体が忘れられ頭だけになった人が増えているように感じる一年でした。
今の人の体は狩猟採集に適応するように進化したまま、そこから先にはまだ行っていないような状態です。
人の体には使っていない機能がたくさんあるように思います。
例えば足の指は5本あり足部の骨は25個近くありますが、すでに何世代かは靴下を履き靴を履いて平らな道を歩いています。
靴下を履き靴を履いているというのは、足部を一つの塊(かたまり)として使っているという事です。
歩く時に足指の付け根で少し曲がりますが、少しです。
足指がないように足の骨が数個しかないように使っています。
しかも平らな道や家の中やビルの中で過ごしています。
足部を一つの塊として使い、平らな地面を歩いていると、足部には使わない関節や使わなくても良い関節が増えます。
また、足部から下腿・大腿。骨盤までの下肢は、使わない筋肉が増えて来ているように思います。
人の体には200の骨と600の筋肉がありますが、その多くを使わなくても良いように文明は”進化”しました。
体を使わなくても日常が送れるように、さまざまなものを開発し使うようになりました。
頭で何でも理解できるような風潮が増えて来ているように思います。
病院では検査結果を元にして治療法が決まり、薬の処方が決まります。
それは大多数の人にとって良い結果となる事で、これだけ増えた人間を病気からなるべく早く救うには重要で大切な事です。
でも、検査結果とは別に、体感というものがありますが、体感はあまり関係ありません。
問診の時に話はしますが、重要なのは検査結果です。
お腹が減ったら食べるのではなく、時間が来たら必要な量を食べるという人が増えているように思います。
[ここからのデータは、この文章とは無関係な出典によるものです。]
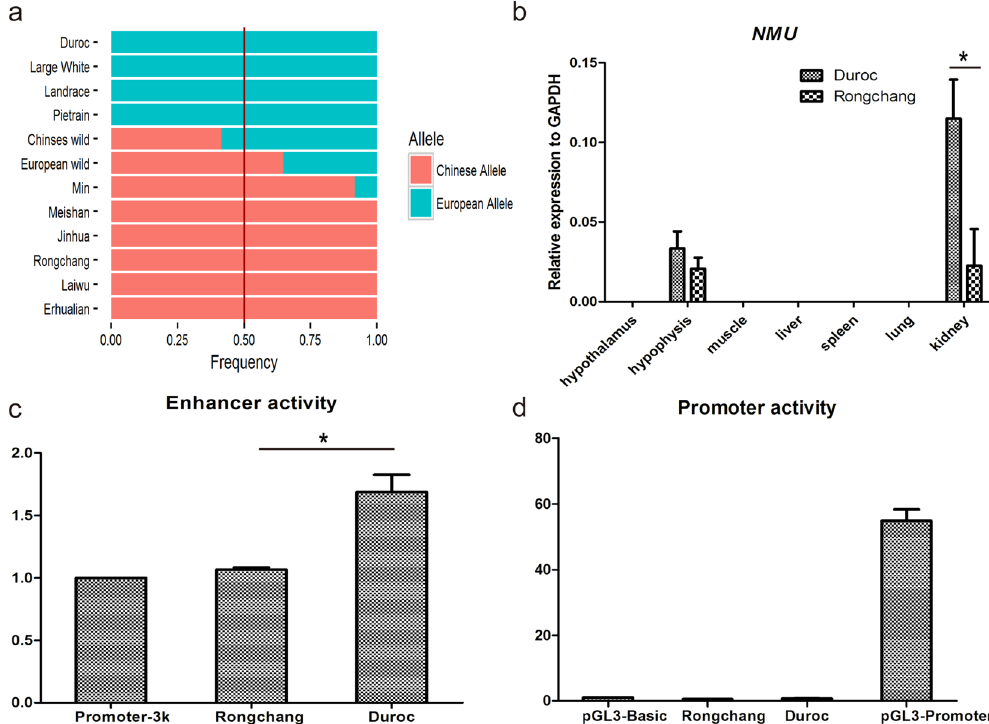
Figure 7. The variants in NMU and their effect. ( a ) The allele frequency of the NMU in each breed. ( b ) Quantitative RT-PCR Analysis of NMU between Rongchang and Duroc in different tissues. * P < 0.05 by Fisher’s exact test. ( c ) Luciferase assay testing the enhancer activity for different allele in the intron of the NMU in IBRS-2 cells. ( d ) Luciferase assay testing the promoter activity for different allele in the intron of the NMU in IBRS-2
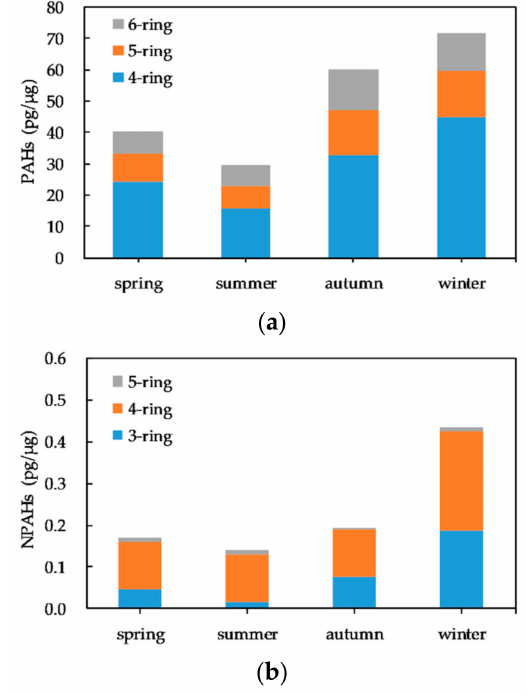
Figure 4. The seasonal variability in the composition of PAHs and NPAHs in PM 2.5 on the basis of the number of rings: ( a ) PAHs; ( b )NPAHs. 4-ring PAHs: Flt, Pyr, BaA, Chr; 5-ring PAHs: BbF, BkF, BaP; 6-ring PAHs: BgPe, IDP; 3-ring NPAHs: 9-NA, 3-NPhe; 4-ring NPAHs: 1-NP, 7-NBaA; 5-ring NPAHs:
こうすれば結果はこうなるという事を、そのままやっている人が多いように思います。
試行錯誤された結果の「こうすれば結果はこうなる」というのは、概ねそうなります。
ただ、自分の頭で考える事が減って来ているように思います。
とくに体のことに関してはその実感があります。
ちょっと上手く言えないんですが、頭でだけ考えて、体のことを横に置いている人が増えたように思います。
たぶん、体のことがわからなくなっているような気がします。
頭では分かる、でも体感はない。
頭で分からないと、分かった気にならない人も増えました。
整体をする時の体の使い方を教えるのに、頭で分かるように解説すると、分かったように感じそう思うようです。
でも体はそうはならず、頭では分かっているけど、実際には出来ないという状態ができてしまいます。
よく考えてみると、頭で分かったところで、実際に出来なければ全く意味はないのに。
頭で分かろうといろいろと考えてしまいます。
体を横において、実際に試してみることなく、頭でだけ考える。
使わない機能が増えたことと、頭でばかり考え分かったつもりになることで、体の感覚もどんどん鈍化していっているようにも思います。
体が緊張しているのか脱力しているのか分からないと言う人が増えて来たように思います。
そんなことある?
と思いますが、あります。
知らないうちに緊張しているというのなら分かりますが、自分の体が緊張しているのかどうかが分からない。
体の感覚が落ちている状態なのかなとおもます。
まずいなぁと思います。
空調が聞き照明があり、湿度や温度も管理された家に住み、平らな道を歩き、車や電車で移動し、パソコンで調べれば瞬時に何でも答えが出てくる。
それ自体は良いことです。
でも、それが少しでも、自分の、今の、体の状態に合わなかったら。
体は対応しずらくなっているんだろうと思います。
気温や湿度や明るさや、地面の凸凹などに、自分の体が対応していれば、そういう機能はキープ出来るかもしれない。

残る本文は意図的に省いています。